Token explosion and the engineering moat of "thick frameworks"

After shifting to toolchain competition, the challenges faced by enterprise procurement and developers in actual implementation have not diminished but have become more focused on the engineering level.

The primary issue is the token explosion problem. Long-running Agents, in the cycle of "think, act, feedback," easily cause context to swell rapidly due to redundant tool outputs. The developer community widely discusses this challenge, believing it not only drives up inference costs but also leads to model attention dispersion and a sharp increase in task failure rates. For example, when executing a web data scraping task, if Harness stuffs the entire webpage's HTML source code unchanged into the context, the model quickly gets lost in redundant information and forgets the original task goal. Therefore, Harness's context compression and memory management capabilities become core evaluation metrics for enterprise procurement. An excellent Harness must know which historical information can be discarded and which tool return results need summarization, testing deep engineering architecture capabilities rather than the model's own intelligence.

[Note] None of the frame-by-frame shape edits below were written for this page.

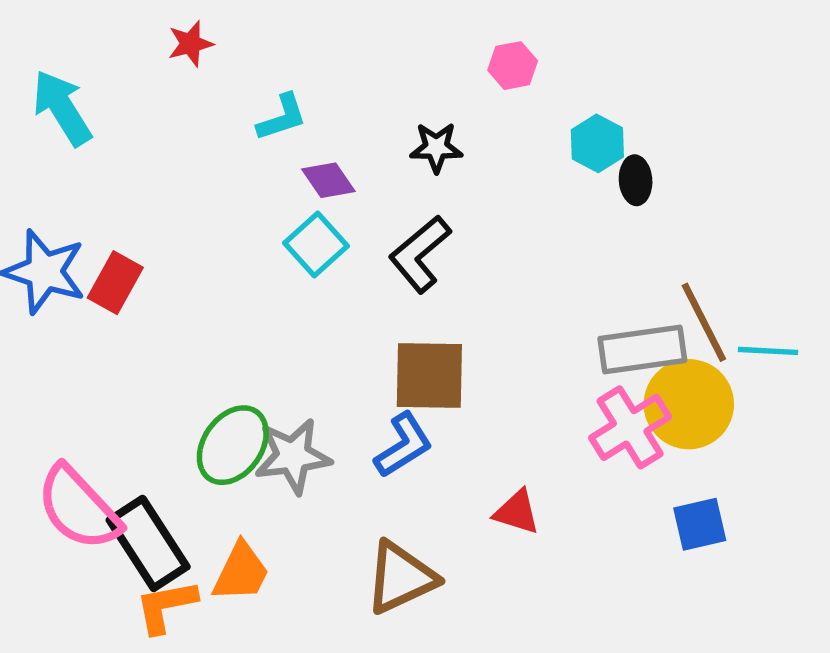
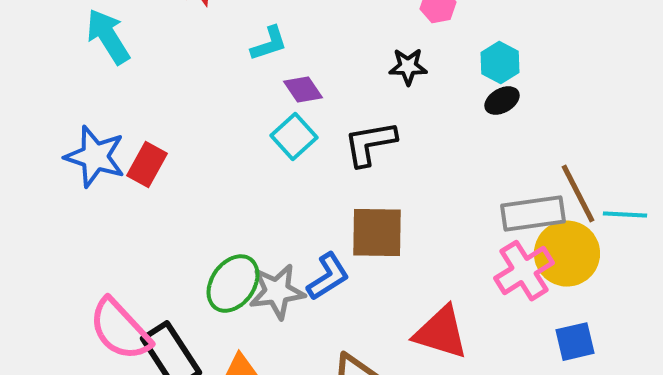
black star: (436, 147) -> (408, 67), moved
black ellipse: (636, 180) -> (502, 101), moved, turned 64
black L-shape: (420, 254) -> (370, 144), turned 30
blue L-shape: (403, 445) -> (328, 277), moved
red triangle: (517, 512) -> (441, 333), size x1.6

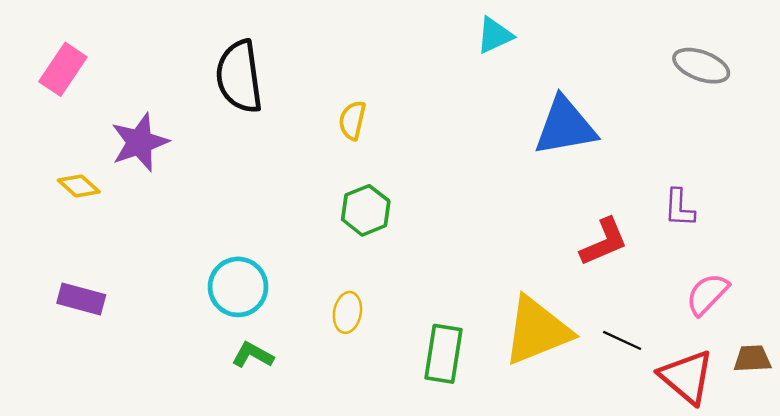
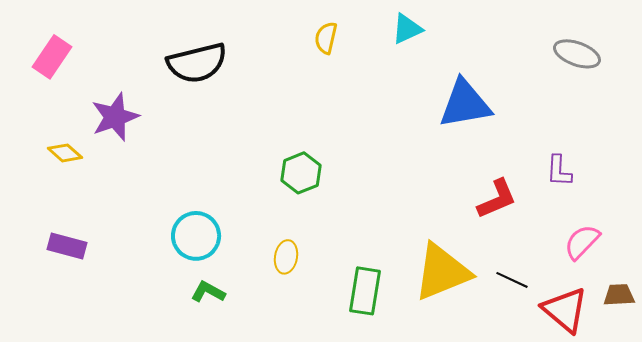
black semicircle: (239, 77) -> (197, 63), turned -96
yellow semicircle: (352, 120) -> (326, 38), moved

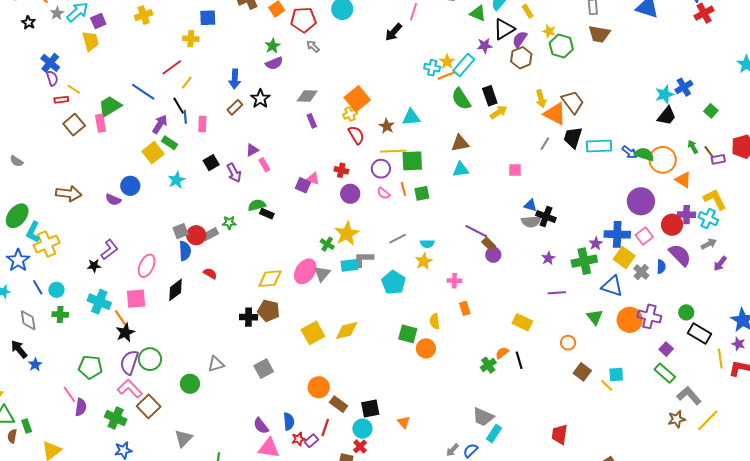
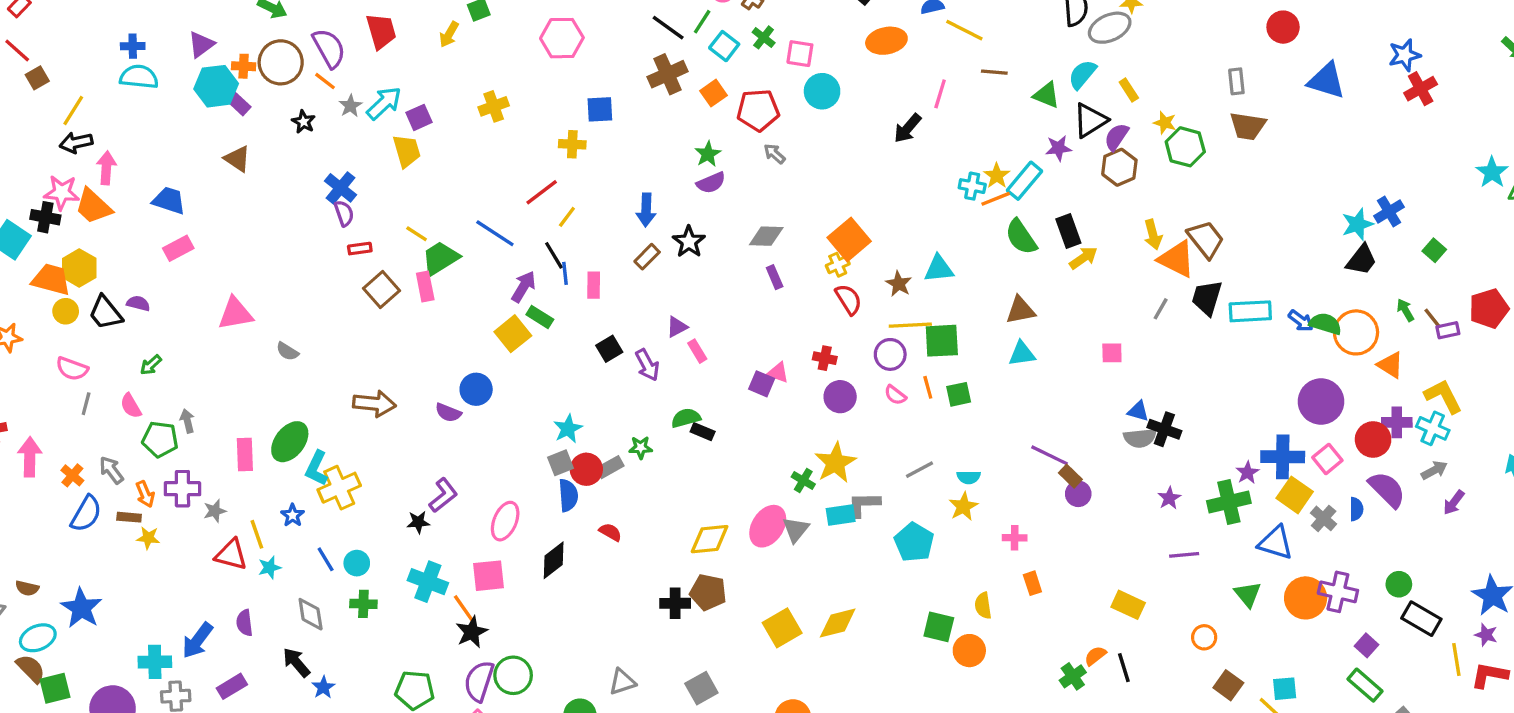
yellow line: (74, 89) -> (417, 234), moved
cyan star: (176, 180) -> (568, 429), moved
blue star: (18, 260) -> (293, 515), size x0.6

This has also raised developer vigilance against "thin wrapper" frameworks. If the Harness launched by a large model manufacturer is merely a simple API wrapper providing basic chat windows and tool call interfaces, it will lack practical debugging value. The fragility in production environments requires Harness to possess "thick framework" features such as sandbox isolation, fine-grained permission control, and checkpoint restart. Only a runtime with deep engineering moats can truly meet the stability demands of enterprise-grade applications. For instance, in code execution scenarios, Harness must provide a secure sandbox environment to prevent malicious code generated by the model from damaging the host system; in long-running tasks, it must support checkpoint restart to avoid restarting the entire task from scratch due to network fluctuations.

Furthermore, geopolitical factors have left a vast market vacuum for domestic Harness solutions. Top overseas engineering agent products like Claude Code impose access restrictions on mainland China and Chinese-funded enterprises. Unable to directly use these top-tier tools, domestic developers can only seek domestic alternatives. Deepseek's formation of the Harness team is not only a response to technological trends but also an answer to this massive substitution demand.

For enterprise procurement and developers, understanding the value of Harness means no longer being dazzled by flashy chat demonstrations when choosing AI products, but instead questioning what its error recovery mechanism is, what its context management strategy is, and whether it can truly integrate into existing workflows. In the toolchain competition phase, enterprises should prioritize evaluating a manufacturer's engineering delivery capability and ecological compatibility rather than simply comparing model benchmarks; developers should focus on the openness of the Harness framework and the completeness of its debugging toolchain, choosing a platform that provides deeply controllable runtime.